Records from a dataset
══════

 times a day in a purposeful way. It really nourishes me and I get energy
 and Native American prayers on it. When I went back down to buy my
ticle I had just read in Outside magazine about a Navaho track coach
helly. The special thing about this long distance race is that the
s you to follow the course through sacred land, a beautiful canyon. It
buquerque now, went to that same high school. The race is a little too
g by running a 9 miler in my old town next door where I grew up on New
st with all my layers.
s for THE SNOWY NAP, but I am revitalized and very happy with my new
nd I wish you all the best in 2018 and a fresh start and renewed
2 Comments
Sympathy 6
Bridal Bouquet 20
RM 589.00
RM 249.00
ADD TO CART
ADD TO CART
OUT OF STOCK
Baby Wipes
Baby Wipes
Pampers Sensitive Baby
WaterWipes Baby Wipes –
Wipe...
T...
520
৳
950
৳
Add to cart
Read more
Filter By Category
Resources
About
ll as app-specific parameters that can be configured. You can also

══════

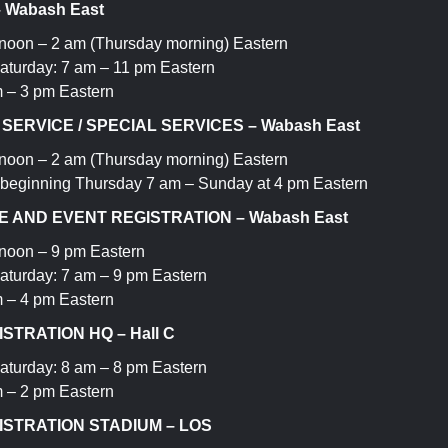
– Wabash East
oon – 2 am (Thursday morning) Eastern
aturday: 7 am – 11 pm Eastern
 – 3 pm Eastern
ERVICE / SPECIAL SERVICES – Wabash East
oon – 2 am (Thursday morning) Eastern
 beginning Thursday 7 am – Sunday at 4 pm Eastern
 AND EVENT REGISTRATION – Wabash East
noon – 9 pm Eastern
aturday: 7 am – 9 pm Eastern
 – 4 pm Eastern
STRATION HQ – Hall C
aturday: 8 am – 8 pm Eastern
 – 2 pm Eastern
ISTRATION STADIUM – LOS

══════

● Instructions for the task: The output should be exactly the lines above from the line containing "times a day" to the line containing "ll as app-specific", inclusive, with no other lines.

● Response:
 times a day in a purposeful way. It really nourishes me and I get energy
 and Native American prayers on it. When I went back down to buy my
ticle I had just read in Outside magazine about a Navaho track coach
helly. The special thing about this long distance race is that the
s you to follow the course through sacred land, a beautiful canyon. It
buquerque now, went to that same high school. The race is a little too
g by running a 9 miler in my old town next door where I grew up on New
st with all my layers.
s for THE SNOWY NAP, but I am revitalized and very happy with my new
nd I wish you all the best in 2018 and a fresh start and renewed
2 Comments
Sympathy 6
Bridal Bouquet 20
RM 589.00
RM 249.00
ADD TO CART
ADD TO CART
OUT OF STOCK
Baby Wipes
Baby Wipes
Pampers Sensitive Baby
WaterWipes Baby Wipes –
Wipe...
T...
520
৳
950
৳
Add to cart
Read more
Filter By Category
Resources
About
ll as app-specific parameters that can be configured. You can also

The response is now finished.